» **BRIEF**
Print the part of the article below about the original 9-11 plot that starts with "Mohammed also divulged" and goes on through "11, 2001, attacks.".

» **READING TEXT**
▼▼▼
Monday, September 22, 2003 - Page updated at 12:00 AM
Original 9-11 plot called for striking both coasts
The Associated Press
WASHINGTON — Khalid Shaikh Mohammed, mastermind of the Sept. 11 attacks, has told American interrogators that he first discussed the plot with Osama bin Laden in 1996 and that the original plan called for hijacking five commercial jets on each U.S. coast before it was modified several times, according to interrogation reports reviewed by The Associated Press.
Mohammed also divulged that, in its final stages, the hijacking plan called for as many as 22 terrorists and four planes in a first wave, followed by a second wave of suicide hijackings that were to be aided possibly by al-Qaida allies in Southeast Asia, according to the reports.
Over time, bin Laden scrapped various parts of the plan, including attacks on both coasts and hijacking or bombing some planes in East Asia, Mohammed is quoted as saying. The reports shed new light on the origins and evolution of the plot that led to the Sept. 11, 2001, attacks.
▲▲▲
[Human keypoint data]
▼▼▼
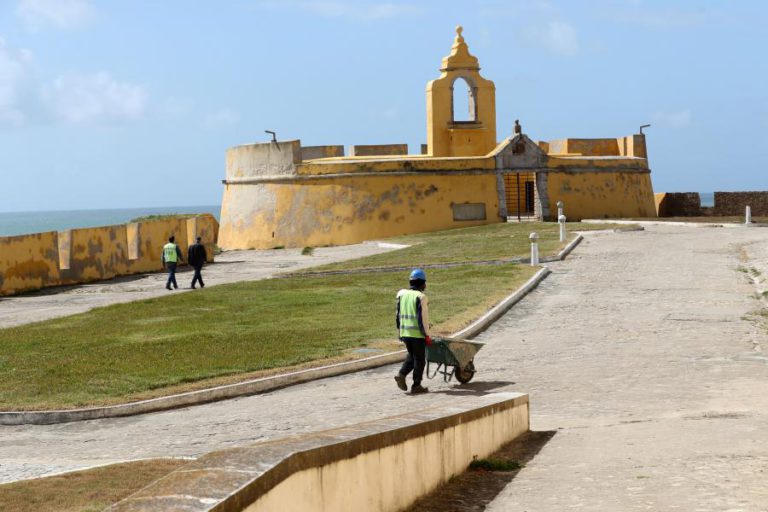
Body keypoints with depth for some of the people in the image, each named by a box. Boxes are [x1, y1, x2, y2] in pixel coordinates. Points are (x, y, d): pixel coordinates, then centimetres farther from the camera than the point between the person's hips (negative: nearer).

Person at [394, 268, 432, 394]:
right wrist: (427, 335, -8)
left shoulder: (402, 294, 7)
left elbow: (398, 314, 12)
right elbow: (423, 318, -14)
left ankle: (401, 374, 2)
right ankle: (416, 386, 8)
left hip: (404, 332, 6)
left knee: (411, 356, 22)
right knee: (419, 359, 6)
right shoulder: (421, 297, -12)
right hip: (417, 333, -6)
▲▲▲
» **RESULT FOR THIS TASK**
Mohammed also divulged that, in its final stages, the hijacking plan called for as many as 22 terrorists and four planes in a first wave, followed by a second wave of suicide hijackings that were to be aided possibly by al-Qaida allies in Southeast Asia, according to the reports.
Over time, bin Laden scrapped various parts of the plan, including attacks on both coasts and hijacking or bombing some planes in East Asia, Mohammed is quoted as saying. The reports shed new light on the origins and evolution of the plot that led to the Sept. 11, 2001, attacks.